CRISPR futures. Q&A with Jennifer Doudna

Doudna, Jennifer

Credit: Keegan Houser/UC Berkeley

Interview given to Anna Meldolesi (Corriere della sera, 15 May 2018)

The CRISPR biomedical duel between China and the US has been called “Sputnik 2.0”. Is Europe being left behind?

JD: As with any disruptive technology, there is intense competition to lead. However, unlike the space race, the CRISPR research effort is global and more collaborative. We consistently see key advances in CRISPR technology shared through scientific papers, written and read by research teams around the world. This collective approach has helped to democratize the technology. However, differing regulations across countries may impact how we ultimately translate research into real-world applications that can benefit the most number of people with the most need. Researchers in Europe have made valuable contributions to the development and application of CRISPR and will continue to play a role in establishing global standards.

CRISPR is a biotech tsunami, with over 3,000 papers indexed by PubMed in 2017 and updated versions of the Cas nuclease coming every month. Do you think the best is yet to come? 

JD: This is a rapidly evolving field and, given that we still have a lot to learn about how these systems work, it is likely we will uncover more about the CRISPR technology. I am also particularly optimistic about the increasing number of possible applications of the technology.

How is CRISPR shaping the future of cancer research?

JD: CRISPR technology gives researchers a strategy to approach cancer treatment in a novel way, i.e. to edit a patient’s immune system to better fight cancer cells. This is an exciting advancement because it provides a way to specifically target the patient’s cancer cells and not healthy tissue. This approach can reduce the negative side-effects of many chemotherapy drugs.

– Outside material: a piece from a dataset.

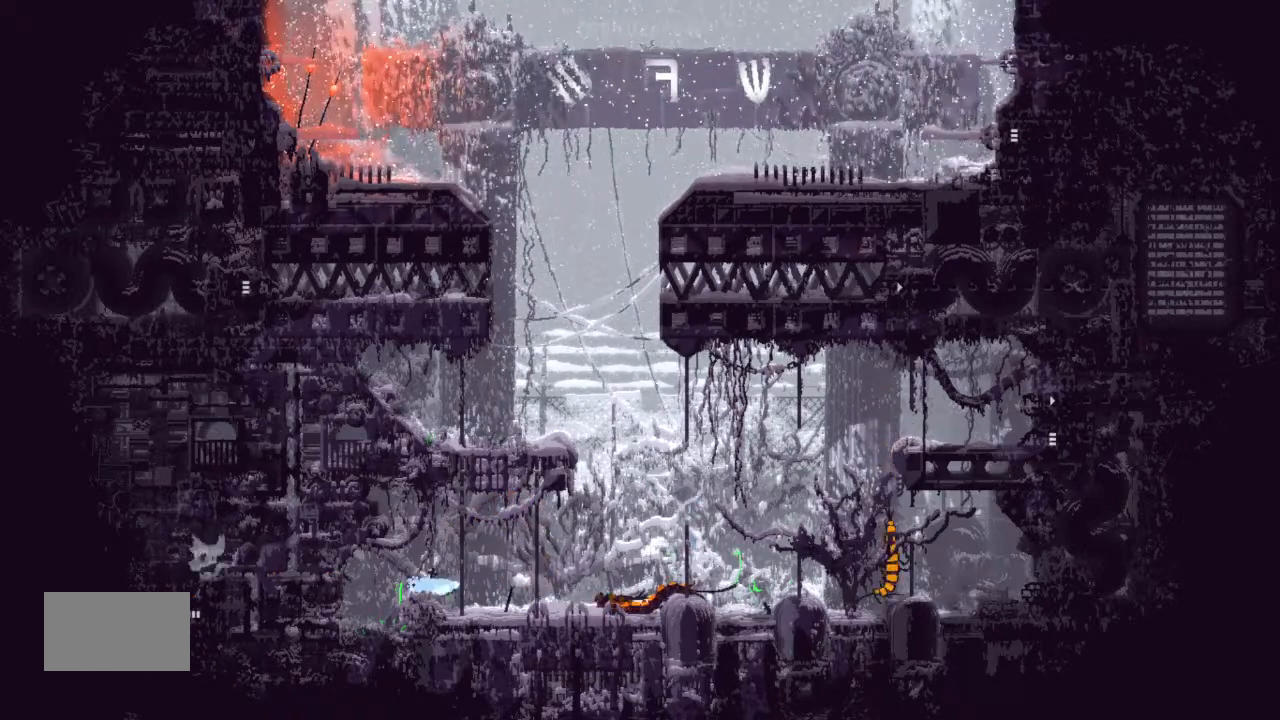
{"keys": ["g", "right"], "events": [[500, "g", "down"]]}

The list of genetic diseases already fixed with CRISPR in the mouse model and/or human cells is impressive and ever-growing. How long will it take to go from the bench to the bed side?

JD: There are clinical trials utilizing CRISPR technology slated to begin this year. However, clinical trials are lengthy processes. It is an exciting time, but we should not expect any FDA approved and available treatments for at least a few years.

Some applications sound like science fiction, think of xenotransplantation and gene drives. Which has the most revolutionary potential in your opinion?

JD: Both applications can be transformative, but xenotransplantation might have the more immediate impact to people around the world. On average, 20 people per day die while waiting for an organ transplant. If we were able to meet this shortfall by safely growing human organs with human-compatible immune system markers in pigs or other animals, we could meet that need and save lives.

According to WHO antibiotic resistance is one the biggest threats to global health. How can CRISPR help solve the problem?

JD: Since CRISPR has been used by bacteria for millions of years to fight viruses (or “phages”), the system could be used to modify phages that attack bacteria to target specific antibiotic resistant bacterial strains. To achieve this, researchers might modify a phage so that it can place a marker on the bacterial DNA, hijacking the bacteria’s own CRISPR system to target its own DNA, and thereby killing itself. Another possibility is to modify a phage to be able to attack bacteria with its own CRISPR system.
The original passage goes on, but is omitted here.